San Diego BizTech Roundup: Battelle, QuickPlay Come to Town, Qualcomm Growth Continues
There were some interesting portents of things to come in San Diego’s emerging cleantech sector last week. Here is our Monday morning roundup of the news you need to know.
—Battelle’s Bhima Vijayendran told me he’s on the lookout for new business opportunities with local San Diego companies, as both an R&D partner and as a potential investor. As the world’s largest non-profit technical services and R&D company, Battelle’s business is focused primarily on national security, life sciences, and energy. Vijayendran said he moved to San Diego a year ago because he is particularly interested in sustainable chemicals like soy-based plasticizers that use biotechnology to produce high-value chemicals from renewable raw materials—eliminating the need for petroleum-based chemicals.
—QuickPlay Media CEO Wayne Purboo briefed reporters and analysts on the Toronto-based startup’s purchase of the San Diego-based network operations center from Qualcomm, which built the center for its unsuccessful Flo TV business. Purboo said, “We are building a cloud-based, IP video head-end to manage and support video delivered across multiple devices.” With Qualcomm’s center, Purboo says QuickPlay can provide its premium-quality infrastructure for customers like AT&T, enabling them to transmitting Internet video at a lower cost than they might face if they tried to build their own network.

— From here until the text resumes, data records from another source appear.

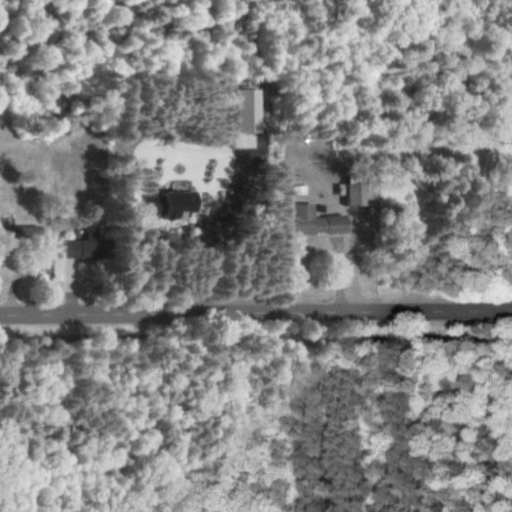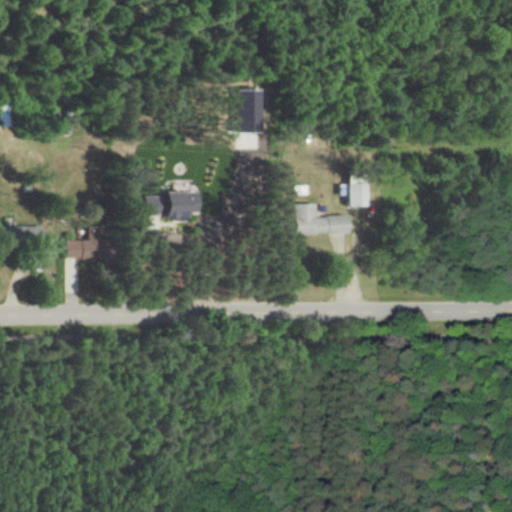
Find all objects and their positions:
building: (242, 111)
building: (65, 122)
road: (301, 152)
building: (351, 194)
building: (164, 204)
building: (311, 221)
building: (17, 233)
building: (78, 245)
road: (255, 306)
road: (256, 335)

—Based on a series of tests conducted with independent experts, San Diego’s Achates Power said its “opposed-piston” engine shows a 20 percent reduction in diesel fuel consumption when compared to Ford’s state-of-the-art Power Stroke diesel engine. Achates Power has designed its prototype two-stroke internal combustion engine to be smaller, lighter, and more efficient that a conventional heavy-duty diesel engine with separate, in-line cylinders.

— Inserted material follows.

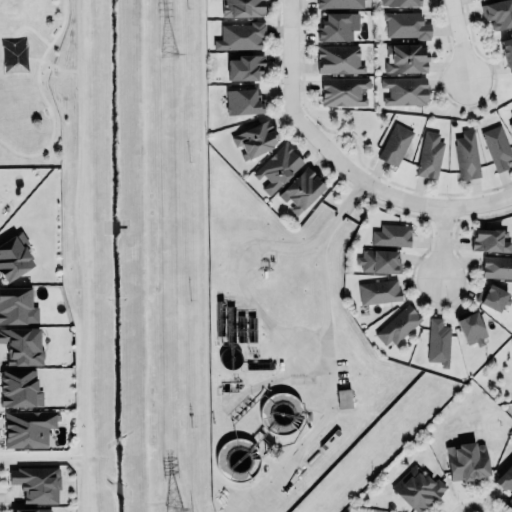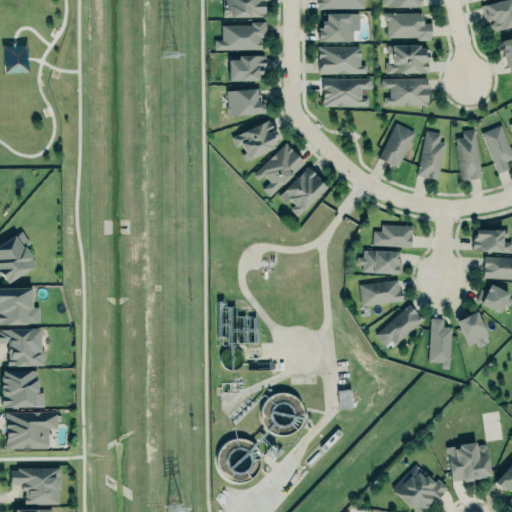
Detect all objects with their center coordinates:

—San Diego’s BillMyParents raised $2.5 million in a planned $10 million round of equity and rights to acquire securities. The Web-based startup’s primary product is a prepaid (and reloadable) MasterCard for teens that offers a range of parental controls. Michael R. McCoy was named as chairman and CEO last month.
—Ortiva Wireless raised $2 million in debt, rights, and securities that consist of promissory notes convertible into preferred stock. The San Diego startup, which develops wireless video optimization and streaming hardware and software for wireless operators, has not disclosed other information about the financing.
—San Diego-based Qualcomm (NASDAQ: QCOM) said it posted record revenue of $15 billion in fiscal 2011, which ended Sept. 25, along with record earnings and record volumes of its wireless chipsets. Looking forward, Qualcomm said it expects to ship chips for 900 million CDMA-based devices—a 16 percent year-over-year increase. Qualcomm said it also has a little over $20 billion in available cash, with $5.7 billion of that banked in the U.S. A Seeking Alpha transcript of the company’s conference call with analysts is here. ThinkEquity analyst Mark McKechnie told San Diego Union-Tribune reporter Mike Freeman he sees the continuing growth as a good confirmation that Qualcomm is benefitting on the chip side from the Apple iPhone 4S. McKechnie says Qualcomm is providing two chips for the iPhone 4S; the company previously was a supplier for only one other Apple phone—the iPhone 4—but only on Verizon’s network.